«Их тут сотни! Нет, тысячи! — думал Ферендир, разглядывая трупы. — И при этом мы видели, как другие тысячи уцелевших покидают долину. Много погибло, но выжило еще больше! Сколько же их на самом деле? И как можно было выстоять против такой лавины?»
Один из обугленных трупов поблизости захрипел и задергался — судя по всему, он был не настолько мертв, как вначале показалось. Дезриэль метнулся к нему и, даже не поморщившись, наколол его голову на клюв алмазного чекана. Затем он извлек оружие из черепа теперь уже окончательно мертвого врага и зашагал дальше, петляя по взрытому полю боя.
Ферендир заставил себя поднять глаза на храмовый комплекс. Когда сегодня рано утром они в сумерках покидали храм, тот стоял в окружении высоких и толстых стен — они казались мощными и непоколебимыми, как сама гора. Теперь от них мало что осталось. Внешнюю стену спереди вообще сровняло с землей какой-то неизвестной разрушительной силой: как будто кошмарный гороподобный великан сначала разрубил кладку пополам, а потом начал отрывать колоссальные каменные блоки и разбрасывать их вокруг. В клубах пыли и дыма Ферендир с трудом различил очертания дормиториев, малых храмов и библиотек, которые еще вчера составляли для него весь мир. Молодой альв рассчитывал прожить всю свою долгую жизнь в этом месте, служить горе, впитывать ее мудрость, никогда не покидать этих надежных стен, эту родную горную долину — разве что ненадолго и по особой надобности, скажем ради паломничества в другие храмы, где можно было почерпнуть новые полезные знания на благо ордена.
Теперь этого больше нет. Все уничтожено.
Внезапно Дезриэль снова взмахнул и ударил алмазным чеканом. Что-то мягкое и склизкое брызнуло из груды покойников.
Ферендир мысленно содрогнулся. Трудно было смотреть на руины. Вздыбленная и изрытая земля вокруг выглядела противоестественно, а обугленные трупы страшно воняли. Таких ужасов Ферендир еще нигде не видел — а теперь обнаружил прямо у себя дома!
Опередивший всех Сераф проник в большой пролом во внешней стене. Через несколько шагов силуэт наставника поглотили клубы дыма, все еще вырывавшиеся из зданий.
— Сераф! — крикнул Дезриэль. — Не торопись! Нельзя терять друг друга из вида!
Потом он обернулся и обнаружил Ферендира всего в нескольких шагах позади. Ученик плелся за ним машинально — от страшных картин вокруг желание попасть в какое-либо конкретное место у него испарилось.

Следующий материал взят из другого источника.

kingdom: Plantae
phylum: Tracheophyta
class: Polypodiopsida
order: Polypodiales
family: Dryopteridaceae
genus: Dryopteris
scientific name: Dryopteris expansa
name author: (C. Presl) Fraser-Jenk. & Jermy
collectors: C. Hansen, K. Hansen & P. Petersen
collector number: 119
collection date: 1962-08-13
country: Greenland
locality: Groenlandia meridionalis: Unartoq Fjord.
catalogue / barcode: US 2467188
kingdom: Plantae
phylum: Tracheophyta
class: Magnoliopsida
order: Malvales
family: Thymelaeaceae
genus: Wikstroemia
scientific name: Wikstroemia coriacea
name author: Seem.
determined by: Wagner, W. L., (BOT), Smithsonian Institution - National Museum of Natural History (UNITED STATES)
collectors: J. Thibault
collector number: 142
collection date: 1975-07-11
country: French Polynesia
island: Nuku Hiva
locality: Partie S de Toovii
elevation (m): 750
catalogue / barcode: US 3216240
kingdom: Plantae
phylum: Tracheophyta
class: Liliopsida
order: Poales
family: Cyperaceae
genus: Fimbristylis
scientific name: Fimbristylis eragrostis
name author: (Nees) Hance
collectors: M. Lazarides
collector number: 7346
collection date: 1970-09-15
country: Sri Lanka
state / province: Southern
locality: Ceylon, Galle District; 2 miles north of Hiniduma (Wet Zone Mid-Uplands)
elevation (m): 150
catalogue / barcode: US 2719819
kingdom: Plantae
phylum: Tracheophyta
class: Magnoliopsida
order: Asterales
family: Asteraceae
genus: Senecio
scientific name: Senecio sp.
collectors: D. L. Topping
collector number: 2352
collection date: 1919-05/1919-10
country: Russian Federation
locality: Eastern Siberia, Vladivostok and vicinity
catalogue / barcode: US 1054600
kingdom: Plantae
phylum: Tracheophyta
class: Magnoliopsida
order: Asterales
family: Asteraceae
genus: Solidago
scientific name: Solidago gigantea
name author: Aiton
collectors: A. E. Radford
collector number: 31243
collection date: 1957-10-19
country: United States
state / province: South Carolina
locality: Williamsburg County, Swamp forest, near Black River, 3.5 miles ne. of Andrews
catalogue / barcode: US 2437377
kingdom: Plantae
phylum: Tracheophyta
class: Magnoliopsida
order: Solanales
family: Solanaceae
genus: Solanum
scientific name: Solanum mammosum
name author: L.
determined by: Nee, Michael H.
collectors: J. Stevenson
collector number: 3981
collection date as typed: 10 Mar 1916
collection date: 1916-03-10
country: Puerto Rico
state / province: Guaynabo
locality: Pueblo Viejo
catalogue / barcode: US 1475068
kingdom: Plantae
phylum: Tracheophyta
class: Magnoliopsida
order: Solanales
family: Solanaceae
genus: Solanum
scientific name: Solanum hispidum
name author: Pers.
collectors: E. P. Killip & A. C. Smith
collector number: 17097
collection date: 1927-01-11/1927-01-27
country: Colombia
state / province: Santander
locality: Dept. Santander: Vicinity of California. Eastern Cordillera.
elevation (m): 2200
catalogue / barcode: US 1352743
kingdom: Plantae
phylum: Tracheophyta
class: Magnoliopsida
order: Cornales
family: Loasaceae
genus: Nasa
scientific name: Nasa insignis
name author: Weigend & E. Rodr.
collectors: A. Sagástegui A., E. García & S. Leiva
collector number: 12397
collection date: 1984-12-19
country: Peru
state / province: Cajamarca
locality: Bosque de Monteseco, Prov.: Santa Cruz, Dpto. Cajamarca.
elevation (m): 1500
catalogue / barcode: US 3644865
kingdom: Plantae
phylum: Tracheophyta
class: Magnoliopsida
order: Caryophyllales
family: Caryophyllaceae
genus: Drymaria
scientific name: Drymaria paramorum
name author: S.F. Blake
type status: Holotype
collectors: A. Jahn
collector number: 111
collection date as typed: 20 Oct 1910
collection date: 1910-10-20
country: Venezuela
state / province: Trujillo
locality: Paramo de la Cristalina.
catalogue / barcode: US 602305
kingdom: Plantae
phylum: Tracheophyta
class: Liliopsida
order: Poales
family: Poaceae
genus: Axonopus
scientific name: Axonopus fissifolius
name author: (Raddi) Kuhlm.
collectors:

Ферендир больше не знал, куда и зачем они в тот момент шли, — просто следовал за наставником, стараясь не наступить сапогом на очередного покойника… Что им теперь оставалось? Какой смысл что-то делать, если все, чему они служили, было так жестоко уничтожено?
— Как ты себя чувствуешь? — будничным голосом спросил Дезриэль, впрочем, по его глазам читалось, что он переживал за юношу и понимал, как тому было тяжело.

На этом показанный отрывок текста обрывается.